Simon Willison admitted this week he skips line-by-line reviews in production code. A 25-year veteran programmer no longer reads every line AI writes—we believe this is more alarming than any tech breakthrough.

What this is

Willison previously drew a line: vibe coding (coding by feel: ignoring the code, accepting AI outputs, asking it to fix breaks) suits personal tools; agentic engineering (professional engineers leveraging AI while controlling quality) is the proper path for production software. The core distinction is whether you care about code quality, security, and maintainability. But now, when Claude Code writes a JSON API endpoint with near-zero errors, even veterans skip line-by-line checks—the two paths are quietly converging.

Industry view

Optimists see this as the natural result of tool maturity, like programmers no longer reviewing machine instructions after high-level languages replaced assembly. Willison himself says AI lets him tackle larger projects, with 25 years of experience remaining the quality baseline. But we note a clear slippery slope: once review habits loosen, "lower quality but faster" quietly replaces "high quality and faster." Willison described his own feelings as "quite upsetting." More concerning, inexperienced developers may not even realize they are vibe coding—without 25 years of experience as a calibrator, the gap between "appears functional" and "truly reliable" is systematically underestimated.

Impact on regular people

For enterprise IT: The barrier to internal tool development drops, but vibe coding is quietly infiltrating production systems, potentially accelerating technical debt accumulation.

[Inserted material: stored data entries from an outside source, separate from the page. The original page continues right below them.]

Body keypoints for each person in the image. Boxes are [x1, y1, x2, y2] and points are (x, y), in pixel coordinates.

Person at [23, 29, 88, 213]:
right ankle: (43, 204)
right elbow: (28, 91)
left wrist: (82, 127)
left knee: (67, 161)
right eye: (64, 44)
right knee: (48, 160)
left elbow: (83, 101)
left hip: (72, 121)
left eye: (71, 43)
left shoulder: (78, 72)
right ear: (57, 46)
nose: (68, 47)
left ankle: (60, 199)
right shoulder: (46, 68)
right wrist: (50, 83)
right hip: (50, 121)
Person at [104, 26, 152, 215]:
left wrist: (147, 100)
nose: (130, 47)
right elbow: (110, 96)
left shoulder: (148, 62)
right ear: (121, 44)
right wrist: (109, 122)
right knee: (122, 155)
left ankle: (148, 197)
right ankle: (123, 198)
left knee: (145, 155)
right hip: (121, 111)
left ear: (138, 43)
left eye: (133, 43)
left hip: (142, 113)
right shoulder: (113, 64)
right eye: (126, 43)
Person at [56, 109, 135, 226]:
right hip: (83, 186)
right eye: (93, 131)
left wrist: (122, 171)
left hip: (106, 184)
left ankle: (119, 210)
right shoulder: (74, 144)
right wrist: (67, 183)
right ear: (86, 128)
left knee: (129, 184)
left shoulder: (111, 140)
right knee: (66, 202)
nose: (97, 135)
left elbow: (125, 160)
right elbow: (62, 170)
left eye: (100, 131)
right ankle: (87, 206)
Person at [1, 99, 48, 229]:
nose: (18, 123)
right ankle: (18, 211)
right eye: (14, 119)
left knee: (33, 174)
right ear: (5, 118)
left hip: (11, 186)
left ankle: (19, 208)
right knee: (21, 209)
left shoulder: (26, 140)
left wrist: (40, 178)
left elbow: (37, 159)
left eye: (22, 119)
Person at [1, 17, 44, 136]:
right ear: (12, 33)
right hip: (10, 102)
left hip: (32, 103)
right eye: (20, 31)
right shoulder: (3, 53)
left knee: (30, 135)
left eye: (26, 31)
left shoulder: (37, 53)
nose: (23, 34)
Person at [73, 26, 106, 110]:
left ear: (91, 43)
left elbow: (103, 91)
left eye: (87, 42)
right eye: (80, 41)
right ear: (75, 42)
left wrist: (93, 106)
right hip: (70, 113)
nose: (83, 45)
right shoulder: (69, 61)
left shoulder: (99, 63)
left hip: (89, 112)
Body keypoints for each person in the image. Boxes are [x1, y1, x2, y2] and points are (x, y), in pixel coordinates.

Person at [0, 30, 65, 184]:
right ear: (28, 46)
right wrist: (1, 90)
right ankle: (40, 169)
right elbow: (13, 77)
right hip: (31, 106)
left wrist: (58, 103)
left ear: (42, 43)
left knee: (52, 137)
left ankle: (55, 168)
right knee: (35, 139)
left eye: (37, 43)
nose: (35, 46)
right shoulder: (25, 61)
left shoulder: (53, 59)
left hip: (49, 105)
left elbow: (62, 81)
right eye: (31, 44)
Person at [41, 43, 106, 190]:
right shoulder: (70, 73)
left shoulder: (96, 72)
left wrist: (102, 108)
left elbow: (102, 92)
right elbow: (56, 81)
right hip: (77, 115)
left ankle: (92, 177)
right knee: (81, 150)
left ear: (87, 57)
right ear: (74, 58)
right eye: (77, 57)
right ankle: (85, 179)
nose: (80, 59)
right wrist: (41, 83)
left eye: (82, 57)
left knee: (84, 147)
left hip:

For individual careers: Non-programmers can build prototypes via prompts, but the chasm between "can prototype" and "can deliver a reliable product" hasn't disappeared; it's just ignored by more people because the tools are so handy.

For the consumer market: SaaS iteration accelerates. Whether software quality drops is hard to perceive short-term, but long-term it may surface as data breaches or service outages.